Il mercato della droga è regolato sulla legge della domanda e dell’offerta, e la domanda viene soprattutto dal mercato nordamericano. Quale politica hanno adottato gli Usa nei confronti della Colombia come paese produttore di droga e quali misure hanno preso nei confronti del loro mercato interno di stupefacenti?

"Durante le amministrazioni Reagan e Bush e durante la prima amministrazione Clinton la linea di Washington consisteva nel colpevolizzare la Colombia e nell’esigere che facesse la ‘guerra totale’ alla droga. Dopo lo smantellamento del cartello di Cali, gli Stati Uniti, impegnati a destituire il presidente colombiano Ernesto Samper, considerato colpevole di aver ricevuto soldi dal narcotraffico per la propria elezione, hanno ridotto l’assistenza tecnica ed economica per la lotta anti-droga e hanno contribuito indirettamente all’espansione delle coltivazioni ed al rafforzamento della guerriglia. Indubbiamente, a partire dal giugno del ’97, le cose sono cambiate. Thomas McLarty, consigliere speciale del presidente Clinton, ha ammesso per la prima volta che gli Stati Uniti condividono la responsabilità del problema e ha sostenuto che il mancato riconoscimento della lotta che la Colombia stava conducendo era ingiusto. Questa dichiarazione, però, non è stata seguita da misure radicali contro il consumo di droga negli Usa, né da provvedimenti contro il riciclaggio di denaro sporco.

Dopo l’elezione di Andrés Pastrana, Washington ha aperto di nuovo le sue porte alla Colombia, ha certificato come autentica la lotta anti-droga della Colombia e si è mostrata disposta ad aiutare finanziariamente questo impegno. Però il tempo perduto è stato ben impiegato dai narcotrafficanti: oggi ci sono 120.000 ettari coltivati a coca, soprattutto nelle zone sotto influenza della guerriglia, il che significa un aumento di 40.000 ettari in tre anni. La produzione di cocaina in Colombia è aumentata del 28% nel 1998, e con essa la violenza e la destabilizzazione del paese".

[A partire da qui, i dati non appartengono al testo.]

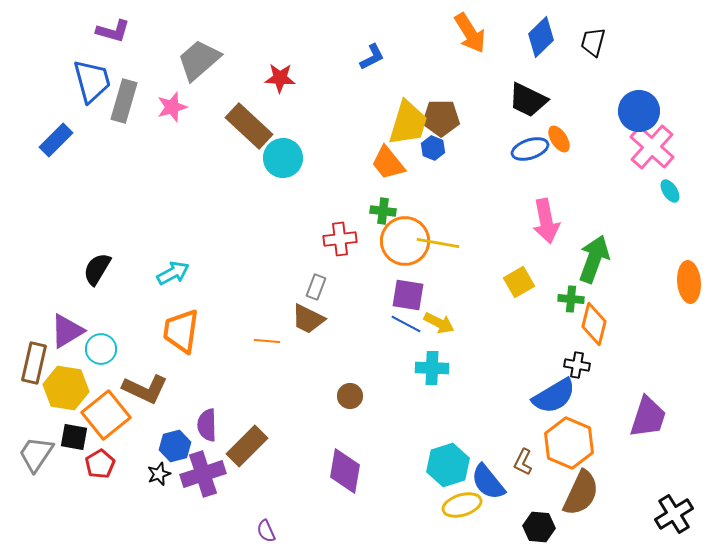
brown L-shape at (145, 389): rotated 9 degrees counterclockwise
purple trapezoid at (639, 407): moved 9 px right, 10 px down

Come reagisce la società civile di fronte all’aumento della violenza e della criminalità che sconvolge lo Stato colombiano?

"La paura è presente dappertutto e comincia a prendere corpo un certo tipo di manifestazioni contro la violenza. Il 14 agosto, all’indomani dell’assassinio dell’umorista Jaime Garzon, attribuito ai paramilitari, 200.000 persone hanno sfilato a Bogotà per ripudiare questo crimine. «Guerriglia e paramilitari sono tutti assassini» - diceva un grande striscione. Un recente sondaggio indica che due colombiani su tre sono favorevoli a un intervento militare nordamericano che ponga fine alla guerra civile. Un anno dopo aver eletto Andrés Pastrana, i colombiani disapprovano la sua gestione e non credono che egli sia in grado di arrivare ad un accordo di pace con la guerriglia. Dopo aver ceduto (in cambio di niente) un’area di 42.000 kmq. alle Farc, il cosiddetto ‘processo di pace’ iniziato dal governo con questa organizzazione si è interrotto, poiché le Farc respingono la presenza di una commissione internazionale nella zona smilitarizzata".